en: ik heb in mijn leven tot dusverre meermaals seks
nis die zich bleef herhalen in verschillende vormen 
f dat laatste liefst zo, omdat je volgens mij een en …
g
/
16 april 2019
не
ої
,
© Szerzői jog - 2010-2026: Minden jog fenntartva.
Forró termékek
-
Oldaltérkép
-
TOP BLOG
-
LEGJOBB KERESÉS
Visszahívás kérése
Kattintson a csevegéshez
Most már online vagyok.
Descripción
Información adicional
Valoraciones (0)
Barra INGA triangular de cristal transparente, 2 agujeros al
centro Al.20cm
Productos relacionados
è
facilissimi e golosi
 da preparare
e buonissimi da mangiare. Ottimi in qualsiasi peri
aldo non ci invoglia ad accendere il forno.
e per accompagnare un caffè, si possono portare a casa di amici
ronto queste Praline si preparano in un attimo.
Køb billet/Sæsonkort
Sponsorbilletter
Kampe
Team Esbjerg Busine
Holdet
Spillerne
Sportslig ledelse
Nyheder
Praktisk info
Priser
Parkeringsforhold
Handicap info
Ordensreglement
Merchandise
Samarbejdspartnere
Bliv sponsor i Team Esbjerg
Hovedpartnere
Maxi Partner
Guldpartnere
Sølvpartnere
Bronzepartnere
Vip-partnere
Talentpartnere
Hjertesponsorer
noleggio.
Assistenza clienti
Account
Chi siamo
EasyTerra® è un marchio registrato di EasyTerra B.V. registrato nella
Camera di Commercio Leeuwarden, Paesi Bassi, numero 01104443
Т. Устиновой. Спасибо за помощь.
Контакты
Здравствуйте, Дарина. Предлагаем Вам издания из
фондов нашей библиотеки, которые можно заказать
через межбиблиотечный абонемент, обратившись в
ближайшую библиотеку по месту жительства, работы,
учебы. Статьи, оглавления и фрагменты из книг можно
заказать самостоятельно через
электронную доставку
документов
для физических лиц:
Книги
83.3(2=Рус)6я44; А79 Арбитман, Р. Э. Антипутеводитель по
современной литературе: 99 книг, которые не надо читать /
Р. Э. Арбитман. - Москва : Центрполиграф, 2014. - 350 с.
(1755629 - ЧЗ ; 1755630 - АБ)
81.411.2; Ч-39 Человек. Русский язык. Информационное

§ §

→ TASK
Please update the items above by changing "Priser" to "Billetpriser" and leaving everything else unchanged.

→ RESPONSE TO THE TASK
en: ik heb in mijn leven tot dusverre meermaals seks
nis die zich bleef herhalen in verschillende vormen 
f dat laatste liefst zo, omdat je volgens mij een en …
g
/
16 april 2019
не
ої
,
© Szerzői jog - 2010-2026: Minden jog fenntartva.
Forró termékek
-
Oldaltérkép
-
TOP BLOG
-
LEGJOBB KERESÉS
Visszahívás kérése
Kattintson a csevegéshez
Most már online vagyok.
Descripción
Información adicional
Valoraciones (0)
Barra INGA triangular de cristal transparente, 2 agujeros al
centro Al.20cm
Productos relacionados
è
facilissimi e golosi
 da preparare
e buonissimi da mangiare. Ottimi in qualsiasi peri
aldo non ci invoglia ad accendere il forno.
e per accompagnare un caffè, si possono portare a casa di amici
ronto queste Praline si preparano in un attimo.
Køb billet/Sæsonkort
Sponsorbilletter
Kampe
Team Esbjerg Busine
Holdet
Spillerne
Sportslig ledelse
Nyheder
Praktisk info
Billetpriser
Parkeringsforhold
Handicap info
Ordensreglement
Merchandise
Samarbejdspartnere
Bliv sponsor i Team Esbjerg
Hovedpartnere
Maxi Partner
Guldpartnere
Sølvpartnere
Bronzepartnere
Vip-partnere
Talentpartnere
Hjertesponsorer
noleggio.
Assistenza clienti
Account
Chi siamo
EasyTerra® è un marchio registrato di EasyTerra B.V. registrato nella
Camera di Commercio Leeuwarden, Paesi Bassi, numero 01104443
Т. Устиновой. Спасибо за помощь.
Контакты
Здравствуйте, Дарина. Предлагаем Вам издания из
фондов нашей библиотеки, которые можно заказать
через межбиблиотечный абонемент, обратившись в
ближайшую библиотеку по месту жительства, работы,
учебы. Статьи, оглавления и фрагменты из книг можно
заказать самостоятельно через
электронную доставку
документов
для физических лиц:
Книги
83.3(2=Рус)6я44; А79 Арбитман, Р. Э. Антипутеводитель по
современной литературе: 99 книг, которые не надо читать /
Р. Э. Арбитман. - Москва : Центрполиграф, 2014. - 350 с.
(1755629 - ЧЗ ; 1755630 - АБ)
81.411.2; Ч-39 Человек. Русский язык. Информационное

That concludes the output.